REQUEST 1 - According to the passage on the Smithsonian research project in Kenya, who represents the NMK as project co-PI?

SOURCE DOCUMENT -
----

Among its research findings, the project has (1) uncovered the last known appearance of the human ancestor Homo erectus in Africa (published in Science, 2004); (2) documented earliest evidence for the evolution of H. sapiens behaviors in East Africa (three reports published in Science, 2018); (3) studied the most precisely-dated African environmental record covering the past 1 million years (published in Science Advances, 2020); and (4) discovered a fundamental shift in ecology and mammal fauna that occurred with a major shift in technology and hominin behavior between 400,000 and 300,000 years ago (published in Science, 2018; Science Advances, 2020). 

The project integrates the efforts of ten NMNH scientists and Research Associates (R. Potts, A.K. Behrensmeyer, J.B. Clark, B. Pobiner, R. Bernor, A.S. Brooks, J.T. Faith, J. Gingerich, C. Tryon, J. Yellen); five Kenyan research scientists and students; an additional 29 scientists from 26 institutions in 6 countries; and 30 local excavation crew members. Dr. Rahab Kinyanjui represents the NMK (Department of Earth Sciences) as project co-PI. 

The project is supported by an MOU with the National Museums of Kenya, which (beginning 1987) established (1) the collaboration between the Smithsonian Human Origins Program and the NMK Department of Earth Sciences; (2) support for NMK staff training and infrastructure; and (3) the facilities for SI Human Origins projects (e.g., collections care; equipment storage). The MOU has supported 5 PhDs for Kenyans; 2 Masters; 20 additional NMK staff training opportunities; professional travel; transfer of collections storage units, among other areas of NMK infrastructure.  

In 2009 this project also established a partnership with the Maasai Cultural Heritage Programme, with SORALO (South Rift Association of Landowners) as the key partner, along with the Olorgesailie and Oldonyo Nyokie communities, schools, and landowners who facilitate the research and excavations on their land.

----

MATERIAL FOR THE TASK -
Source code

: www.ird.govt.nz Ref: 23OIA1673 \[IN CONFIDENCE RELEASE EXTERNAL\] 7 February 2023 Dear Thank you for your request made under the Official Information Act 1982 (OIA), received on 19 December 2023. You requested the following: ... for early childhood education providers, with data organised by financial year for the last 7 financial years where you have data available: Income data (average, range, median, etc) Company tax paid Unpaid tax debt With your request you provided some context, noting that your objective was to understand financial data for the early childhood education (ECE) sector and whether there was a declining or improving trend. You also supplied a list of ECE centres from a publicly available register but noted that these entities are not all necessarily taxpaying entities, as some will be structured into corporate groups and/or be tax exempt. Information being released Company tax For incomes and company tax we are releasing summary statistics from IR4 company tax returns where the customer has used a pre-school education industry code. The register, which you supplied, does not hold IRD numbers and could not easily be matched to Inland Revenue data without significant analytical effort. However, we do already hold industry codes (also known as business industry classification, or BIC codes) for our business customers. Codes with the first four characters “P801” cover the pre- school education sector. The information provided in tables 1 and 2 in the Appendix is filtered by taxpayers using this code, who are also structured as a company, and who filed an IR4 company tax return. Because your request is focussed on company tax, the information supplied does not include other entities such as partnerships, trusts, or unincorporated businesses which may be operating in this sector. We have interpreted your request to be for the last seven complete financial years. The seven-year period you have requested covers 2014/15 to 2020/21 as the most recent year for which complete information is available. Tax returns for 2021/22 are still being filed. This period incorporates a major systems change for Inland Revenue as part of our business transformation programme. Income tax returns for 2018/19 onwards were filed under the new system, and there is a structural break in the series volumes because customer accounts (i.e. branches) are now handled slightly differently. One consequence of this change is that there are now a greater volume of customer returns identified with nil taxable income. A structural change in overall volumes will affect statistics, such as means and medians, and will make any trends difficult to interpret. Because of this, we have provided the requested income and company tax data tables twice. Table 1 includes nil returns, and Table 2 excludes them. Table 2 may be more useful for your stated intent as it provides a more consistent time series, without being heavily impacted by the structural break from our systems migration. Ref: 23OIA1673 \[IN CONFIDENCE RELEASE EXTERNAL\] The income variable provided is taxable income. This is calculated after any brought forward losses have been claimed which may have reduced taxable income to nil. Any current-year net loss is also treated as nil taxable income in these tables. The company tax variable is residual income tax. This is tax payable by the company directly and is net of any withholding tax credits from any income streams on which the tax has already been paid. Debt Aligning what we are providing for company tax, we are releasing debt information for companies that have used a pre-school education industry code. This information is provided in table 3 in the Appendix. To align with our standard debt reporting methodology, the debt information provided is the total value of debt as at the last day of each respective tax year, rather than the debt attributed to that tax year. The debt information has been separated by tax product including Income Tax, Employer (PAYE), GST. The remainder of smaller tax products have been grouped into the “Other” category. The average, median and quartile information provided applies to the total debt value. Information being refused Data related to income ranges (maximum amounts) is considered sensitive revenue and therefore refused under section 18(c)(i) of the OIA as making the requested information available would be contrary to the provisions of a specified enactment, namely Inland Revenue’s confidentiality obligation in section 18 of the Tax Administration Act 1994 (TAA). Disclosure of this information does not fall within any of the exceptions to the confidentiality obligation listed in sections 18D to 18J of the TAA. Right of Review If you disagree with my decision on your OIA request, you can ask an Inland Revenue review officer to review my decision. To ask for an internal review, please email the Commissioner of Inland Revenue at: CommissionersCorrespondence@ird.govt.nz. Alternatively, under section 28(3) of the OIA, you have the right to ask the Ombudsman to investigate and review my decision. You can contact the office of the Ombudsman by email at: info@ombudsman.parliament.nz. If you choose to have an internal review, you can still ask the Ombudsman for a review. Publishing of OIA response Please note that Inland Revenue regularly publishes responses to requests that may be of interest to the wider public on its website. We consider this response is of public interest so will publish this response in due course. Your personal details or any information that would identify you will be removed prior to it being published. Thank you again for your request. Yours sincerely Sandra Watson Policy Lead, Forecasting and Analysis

----

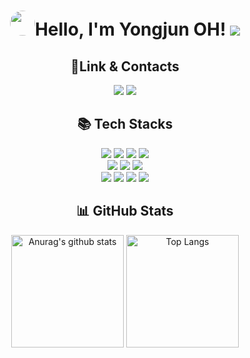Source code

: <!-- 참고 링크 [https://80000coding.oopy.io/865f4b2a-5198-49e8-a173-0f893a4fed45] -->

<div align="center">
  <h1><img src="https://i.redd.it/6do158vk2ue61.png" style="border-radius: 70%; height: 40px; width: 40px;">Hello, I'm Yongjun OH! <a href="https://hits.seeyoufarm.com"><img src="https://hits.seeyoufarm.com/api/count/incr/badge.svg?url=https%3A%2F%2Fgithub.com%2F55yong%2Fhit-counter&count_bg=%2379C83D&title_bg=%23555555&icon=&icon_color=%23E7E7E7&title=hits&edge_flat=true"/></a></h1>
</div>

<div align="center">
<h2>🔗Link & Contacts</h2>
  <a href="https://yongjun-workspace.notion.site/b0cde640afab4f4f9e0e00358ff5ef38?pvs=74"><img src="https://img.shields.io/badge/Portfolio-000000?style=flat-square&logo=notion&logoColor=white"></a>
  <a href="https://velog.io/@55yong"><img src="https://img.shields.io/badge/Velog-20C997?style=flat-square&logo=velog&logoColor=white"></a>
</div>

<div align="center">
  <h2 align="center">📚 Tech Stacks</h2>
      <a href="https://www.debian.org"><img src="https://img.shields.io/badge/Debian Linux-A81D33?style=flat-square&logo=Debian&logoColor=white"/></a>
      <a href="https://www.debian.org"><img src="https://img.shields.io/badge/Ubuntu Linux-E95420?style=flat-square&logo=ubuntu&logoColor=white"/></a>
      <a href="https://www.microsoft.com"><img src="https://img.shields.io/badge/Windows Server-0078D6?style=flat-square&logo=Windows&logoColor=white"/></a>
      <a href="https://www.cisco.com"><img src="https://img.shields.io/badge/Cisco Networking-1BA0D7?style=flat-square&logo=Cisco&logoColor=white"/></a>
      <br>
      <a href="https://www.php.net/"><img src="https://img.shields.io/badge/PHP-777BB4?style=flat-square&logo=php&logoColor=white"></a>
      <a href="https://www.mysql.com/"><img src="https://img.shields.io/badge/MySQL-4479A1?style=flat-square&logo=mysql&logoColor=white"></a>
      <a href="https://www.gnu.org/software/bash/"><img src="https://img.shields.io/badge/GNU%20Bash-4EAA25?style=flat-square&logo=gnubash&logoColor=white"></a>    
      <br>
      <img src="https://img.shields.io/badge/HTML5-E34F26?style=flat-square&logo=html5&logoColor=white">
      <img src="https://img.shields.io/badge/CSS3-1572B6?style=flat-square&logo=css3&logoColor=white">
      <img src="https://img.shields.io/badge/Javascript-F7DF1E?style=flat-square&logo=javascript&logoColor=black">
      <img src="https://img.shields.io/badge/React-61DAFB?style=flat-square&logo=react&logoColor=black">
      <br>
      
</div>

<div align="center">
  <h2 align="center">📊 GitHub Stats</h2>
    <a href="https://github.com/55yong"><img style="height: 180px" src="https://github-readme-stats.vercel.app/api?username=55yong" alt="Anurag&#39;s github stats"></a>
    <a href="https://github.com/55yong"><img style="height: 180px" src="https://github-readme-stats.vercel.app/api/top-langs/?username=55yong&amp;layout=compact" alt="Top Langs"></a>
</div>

----

REQUEST 2 - Quote each line of the records above that contains the string "vercel". Case counts.

WRITTEN SOLUTION 1 - Dr. Rahab Kinyanjui represents the NMK (Department of Earth Sciences) as project co-PI.

WRITTEN SOLUTION 2 -
    <a href="https://github.com/55yong"><img style="height: 180px" src="https://github-readme-stats.vercel.app/api?username=55yong" alt="Anurag&#39;s github stats"></a>
    <a href="https://github.com/55yong"><img style="height: 180px" src="https://github-readme-stats.vercel.app/api/top-langs/?username=55yong&amp;layout=compact" alt="Top Langs"></a>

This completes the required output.